Using the files we created, we ran ``scripts/extract_reads_aligned_to_region.py``, please see usage example below.

.. note:: Make sure nanopolish still reproduces the same error on this subset before sending it to us.

Usage example
"""""""""""""""""""""""
::

    python3 extract_reads_aligned_to_region.py \
        --reads reads.fasta \
        --genome ecoli.contigs.fasta \
        --bam reads.sorted.bam \
        --window "tig00000001:200000-202000" \
        --output_prefix ecoli_2kb_region --verbose

.. list-table:: 
   :widths: 25 5 20 50
   :header-rows: 1

   * - Argument name(s)
     - Req.
     - Default value
     - Description

   * - ``-b``, ``--bam``
     - Y
     - NA
     - Sorted bam file created by aligning reads to the draft genome.

   * - ``-g``, ``--genome``
     - Y
     - NA
     - Draft genome assembly

   * - ``-r``, ``--reads``
     - Y
     - NA
     - Fasta, fastq, fasta.gz, or fastq.gz file containing basecalled reads.

   * - ``-w``, ``--window``
     - Y
     - NA
     - Draft genome assembly coordinate string ex. "contig:start-end". It is essential that you wrap the coordinates in quotation marks (\").

   * - ``-o``, ``--output_prefix``
     - N
     - reads_subset
     - Prefix of output tar.gz and log file.
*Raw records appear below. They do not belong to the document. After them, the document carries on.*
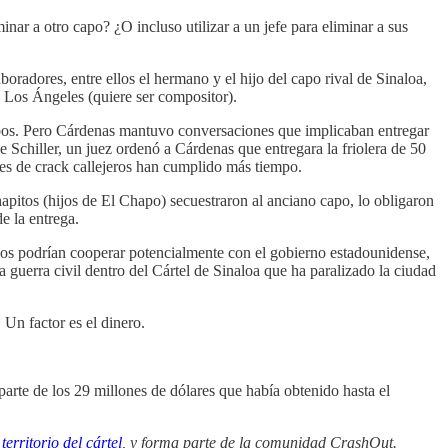
ar a otro capo? ¿O incluso utilizar a un jefe para eliminar a sus
oradores, entre ellos el hermano y el hijo del capo rival de Sinaloa,
Los Ángeles (quiere ser compositor).
ambos. Pero Cárdenas mantuvo conversaciones que implicaban entregar
 Schiller, un juez ordenó a Cárdenas que entregara la friolera de 50
ntes de crack callejeros han cumplido más tiempo.
apitos (hijos de El Chapo) secuestraron al anciano capo, lo obligaron
e la entrega.
s podrían cooperar potencialmente con el gobierno estadounidense,
guerra civil dentro del Cártel de Sinaloa que ha paralizado la ciudad
 Un factor es el dinero.
arte de los 29 millones de dólares que había obtenido hasta el
territorio del cártel
, y forma parte de la comunidad CrashOut.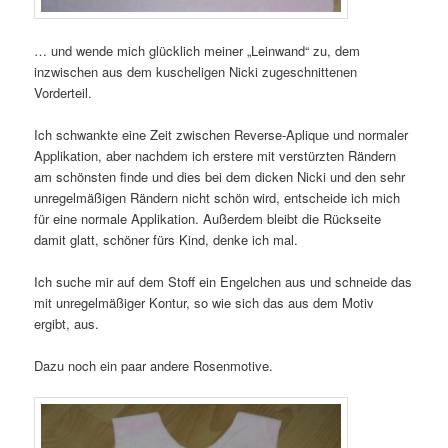
… und wende mich glücklich meiner „Leinwand“ zu, dem
inzwischen aus dem kuscheligen Nicki zugeschnittenen
Vorderteil.
Ich schwankte eine Zeit zwischen Reverse-Aplique und normaler
Applikation, aber nachdem ich erstere mit verstürzten Rändern
am schönsten finde und dies bei dem dicken Nicki und den sehr
unregelmäßigen Rändern nicht schön wird, entscheide ich mich
für eine normale Applikation. Außerdem bleibt die Rückseite
damit glatt, schöner fürs Kind, denke ich mal.
Ich suche mir auf dem Stoff ein Engelchen aus und schneide das
mit unregelmäßiger Kontur, so wie sich das aus dem Motiv
ergibt, aus.
Dazu noch ein paar andere Rosenmotive.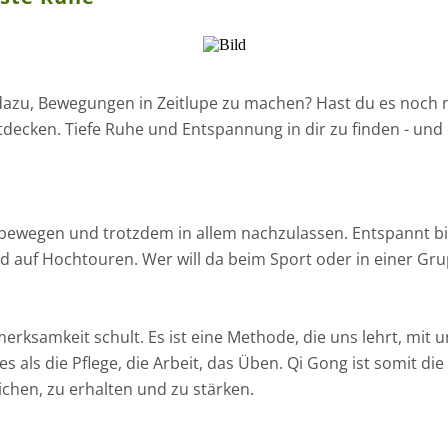
azu, Bewegungen in Zeitlupe zu machen? Hast du es noch n
decken. Tiefe Ruhe und Entspannung in dir zu finden - und ei
u bewegen und trotzdem in allem nachzulassen. Entspannt bis 
nd auf Hochtouren. Wer will da beim Sport oder in einer G
erksamkeit schult. Es ist eine Methode, die uns lehrt, mit
als die Pflege, die Arbeit, das Üben. Qi Gong ist somit die
chen, zu erhalten und zu stärken.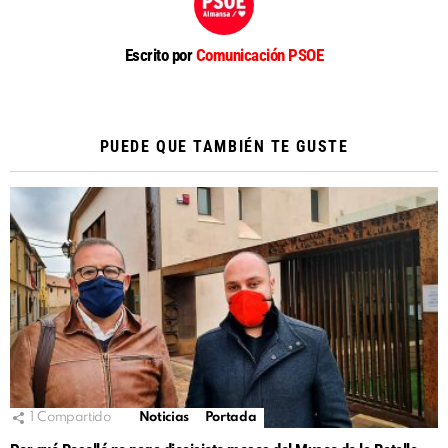
Escrito por
Comunicación PSOE
PUEDE QUE TAMBIÉN TE GUSTE
1
Compartido
Noticias
Portada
   * - ``-v``, ``--verbose``
     - N
     - False
     - Use for verbose output with info on progress.

Script overview
"""""""""""""""""""""

#. Parse input files
#. Assumes readdb file name from input reads file
#. Validates input
    - checks that input bam, readdb, fasta/q, draft genome assembly, draft genome assembly index file exist, are not empy, and are readable
#. With user input draft genome assembly coordinates, extracts all reads that aligned within these coordinates stores the read_ids. This information can be found from the input BAM.
    - uses pysam.AlignmentFile
    - uses samfile.fetch(region=draft_ga_coords) to get all reads aligned to region
    - if reads map to multiple sections within draft ga it is not added again
#. Parses through the input readdb file to find the FAST5 files associated with each region that aligned to region
    - stores in dictionary region_fast5_files; key = read_id, value = path/to/fast5/file
    - path to fast5 file is currently dependent on the user's directory structure
#. Make a BAM and BAI file for this specific region
    - creates a new BAM file called ``region.bam``
    - with pysam.view we rewrite the new bam with reads that aligned to the region...
    - with pysam.index we create a new BAI file
#. Now to make a new FASTA file with this subset of reads
    - the new fasta file is called ``region.fasta``
    - this first checks what type of sequences file is given { ``fasta``, ``fastq``, ``fasta.gz``, ``fastq.gz`` }
    - then handles based on type of seq file using SeqIO.parse
    - then writes to a new fasta file
#. Let's get to tarring
    - creates a ``tar.gz`` file with the output prefix
    - saves the fast5 files in directory ``output_prefix/fast5_files/``
#. Adds the new fasta, new bam, and new bai file with the subset of reads
#. Adds the draft genome asssembly and associated fai index file
#. Performs a check
    - the number of reads in the new BAM file, new FASTA file, and the number of files in the fast5_files directory should be equal
#. Outputs a ``tar.gz`` and ``log`` file. FIN!